Collected data
[Start of section]

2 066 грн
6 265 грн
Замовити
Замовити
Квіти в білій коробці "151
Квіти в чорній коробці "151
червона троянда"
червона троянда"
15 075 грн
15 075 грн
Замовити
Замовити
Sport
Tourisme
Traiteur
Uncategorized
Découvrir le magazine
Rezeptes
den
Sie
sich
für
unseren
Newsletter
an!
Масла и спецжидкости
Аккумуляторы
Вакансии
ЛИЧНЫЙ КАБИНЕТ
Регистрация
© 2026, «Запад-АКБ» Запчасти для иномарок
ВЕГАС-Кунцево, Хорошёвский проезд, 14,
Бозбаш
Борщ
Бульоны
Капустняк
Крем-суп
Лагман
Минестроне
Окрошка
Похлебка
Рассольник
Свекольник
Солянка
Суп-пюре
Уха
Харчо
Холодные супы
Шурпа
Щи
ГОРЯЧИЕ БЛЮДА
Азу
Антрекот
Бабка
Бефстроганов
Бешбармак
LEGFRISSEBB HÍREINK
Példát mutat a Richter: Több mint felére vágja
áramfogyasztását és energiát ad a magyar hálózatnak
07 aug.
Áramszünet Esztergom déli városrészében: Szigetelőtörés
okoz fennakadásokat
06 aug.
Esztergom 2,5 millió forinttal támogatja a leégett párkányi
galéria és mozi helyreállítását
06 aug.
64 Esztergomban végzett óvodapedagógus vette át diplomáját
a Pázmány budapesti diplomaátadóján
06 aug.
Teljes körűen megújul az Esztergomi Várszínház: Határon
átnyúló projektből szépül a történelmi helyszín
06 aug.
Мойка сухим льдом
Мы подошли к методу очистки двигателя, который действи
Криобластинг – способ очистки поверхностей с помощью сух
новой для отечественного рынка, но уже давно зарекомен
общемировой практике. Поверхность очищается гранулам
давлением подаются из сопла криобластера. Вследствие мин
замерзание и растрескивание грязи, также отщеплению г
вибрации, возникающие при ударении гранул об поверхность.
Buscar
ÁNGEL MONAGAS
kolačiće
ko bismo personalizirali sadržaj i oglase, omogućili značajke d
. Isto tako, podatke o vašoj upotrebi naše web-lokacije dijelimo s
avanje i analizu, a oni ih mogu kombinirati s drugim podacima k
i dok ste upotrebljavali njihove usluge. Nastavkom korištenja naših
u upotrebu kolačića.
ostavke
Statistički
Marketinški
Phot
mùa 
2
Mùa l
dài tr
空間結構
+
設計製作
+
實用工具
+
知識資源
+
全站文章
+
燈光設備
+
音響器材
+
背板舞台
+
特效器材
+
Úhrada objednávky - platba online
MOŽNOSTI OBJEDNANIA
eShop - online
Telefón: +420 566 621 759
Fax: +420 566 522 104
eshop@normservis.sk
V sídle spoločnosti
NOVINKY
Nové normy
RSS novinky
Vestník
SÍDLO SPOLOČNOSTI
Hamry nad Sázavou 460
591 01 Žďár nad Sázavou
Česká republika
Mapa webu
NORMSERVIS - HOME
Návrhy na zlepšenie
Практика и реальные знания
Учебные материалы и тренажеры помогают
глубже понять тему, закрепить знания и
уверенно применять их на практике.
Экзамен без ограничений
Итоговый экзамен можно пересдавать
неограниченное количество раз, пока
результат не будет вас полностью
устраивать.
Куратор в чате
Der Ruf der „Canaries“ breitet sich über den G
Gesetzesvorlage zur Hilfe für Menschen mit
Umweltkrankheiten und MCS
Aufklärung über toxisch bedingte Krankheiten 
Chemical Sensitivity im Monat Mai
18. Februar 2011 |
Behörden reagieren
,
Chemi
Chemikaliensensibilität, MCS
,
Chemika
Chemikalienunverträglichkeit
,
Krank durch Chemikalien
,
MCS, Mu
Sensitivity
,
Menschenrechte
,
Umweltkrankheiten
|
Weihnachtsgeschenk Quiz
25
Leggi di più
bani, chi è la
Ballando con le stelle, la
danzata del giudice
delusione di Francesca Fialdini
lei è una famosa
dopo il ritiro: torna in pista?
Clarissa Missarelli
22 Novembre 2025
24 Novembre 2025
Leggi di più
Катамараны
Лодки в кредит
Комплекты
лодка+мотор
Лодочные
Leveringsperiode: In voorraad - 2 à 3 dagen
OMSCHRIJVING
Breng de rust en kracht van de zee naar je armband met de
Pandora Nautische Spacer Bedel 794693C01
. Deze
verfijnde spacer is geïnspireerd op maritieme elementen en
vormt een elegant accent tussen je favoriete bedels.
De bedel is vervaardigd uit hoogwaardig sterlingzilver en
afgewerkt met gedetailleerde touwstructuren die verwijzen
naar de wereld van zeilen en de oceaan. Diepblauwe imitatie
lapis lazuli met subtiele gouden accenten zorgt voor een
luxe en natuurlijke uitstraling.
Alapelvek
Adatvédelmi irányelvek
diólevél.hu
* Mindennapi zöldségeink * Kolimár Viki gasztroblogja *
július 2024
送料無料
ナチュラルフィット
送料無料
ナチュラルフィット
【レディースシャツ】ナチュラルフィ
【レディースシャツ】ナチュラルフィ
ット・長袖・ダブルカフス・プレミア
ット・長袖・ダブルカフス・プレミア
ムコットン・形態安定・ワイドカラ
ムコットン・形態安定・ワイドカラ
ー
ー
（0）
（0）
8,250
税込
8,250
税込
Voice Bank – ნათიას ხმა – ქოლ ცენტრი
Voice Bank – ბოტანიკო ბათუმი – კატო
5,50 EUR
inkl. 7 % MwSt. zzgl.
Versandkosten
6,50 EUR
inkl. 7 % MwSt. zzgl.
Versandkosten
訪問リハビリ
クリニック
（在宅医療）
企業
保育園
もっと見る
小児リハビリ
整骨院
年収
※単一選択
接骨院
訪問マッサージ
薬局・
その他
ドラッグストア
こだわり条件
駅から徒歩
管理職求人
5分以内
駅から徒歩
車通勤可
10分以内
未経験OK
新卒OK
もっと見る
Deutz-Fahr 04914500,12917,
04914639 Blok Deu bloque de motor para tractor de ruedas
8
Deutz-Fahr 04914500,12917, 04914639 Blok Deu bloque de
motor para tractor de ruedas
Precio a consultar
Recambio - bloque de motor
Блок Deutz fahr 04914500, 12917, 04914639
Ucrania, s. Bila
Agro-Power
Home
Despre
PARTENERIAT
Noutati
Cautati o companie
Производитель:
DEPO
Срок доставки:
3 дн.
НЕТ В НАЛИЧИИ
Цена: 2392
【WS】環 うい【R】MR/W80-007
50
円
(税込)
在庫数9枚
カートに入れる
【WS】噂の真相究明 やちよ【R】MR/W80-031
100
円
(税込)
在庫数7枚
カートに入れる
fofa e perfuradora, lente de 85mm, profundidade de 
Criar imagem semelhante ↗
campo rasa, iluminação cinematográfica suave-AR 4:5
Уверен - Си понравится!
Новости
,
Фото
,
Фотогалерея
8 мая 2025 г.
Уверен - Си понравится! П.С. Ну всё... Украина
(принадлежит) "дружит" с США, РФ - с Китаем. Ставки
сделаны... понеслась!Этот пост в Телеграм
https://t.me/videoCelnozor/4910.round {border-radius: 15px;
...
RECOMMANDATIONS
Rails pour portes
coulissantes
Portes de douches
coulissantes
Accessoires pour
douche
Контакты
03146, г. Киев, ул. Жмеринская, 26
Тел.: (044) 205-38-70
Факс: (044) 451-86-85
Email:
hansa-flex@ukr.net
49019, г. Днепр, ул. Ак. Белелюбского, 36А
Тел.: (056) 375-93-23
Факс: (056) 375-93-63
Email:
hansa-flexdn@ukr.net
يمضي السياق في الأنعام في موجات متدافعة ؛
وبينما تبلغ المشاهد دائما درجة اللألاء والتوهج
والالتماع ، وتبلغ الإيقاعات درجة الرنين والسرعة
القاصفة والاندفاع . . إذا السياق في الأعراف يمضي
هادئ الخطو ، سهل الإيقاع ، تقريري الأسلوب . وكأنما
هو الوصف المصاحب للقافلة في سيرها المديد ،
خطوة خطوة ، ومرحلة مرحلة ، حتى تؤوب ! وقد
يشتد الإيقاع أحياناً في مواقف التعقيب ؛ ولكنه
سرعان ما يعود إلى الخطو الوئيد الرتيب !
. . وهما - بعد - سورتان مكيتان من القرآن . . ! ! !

[End of section]

Considering the records above, count the lines where the string "sich" occurs and return that number alone.

2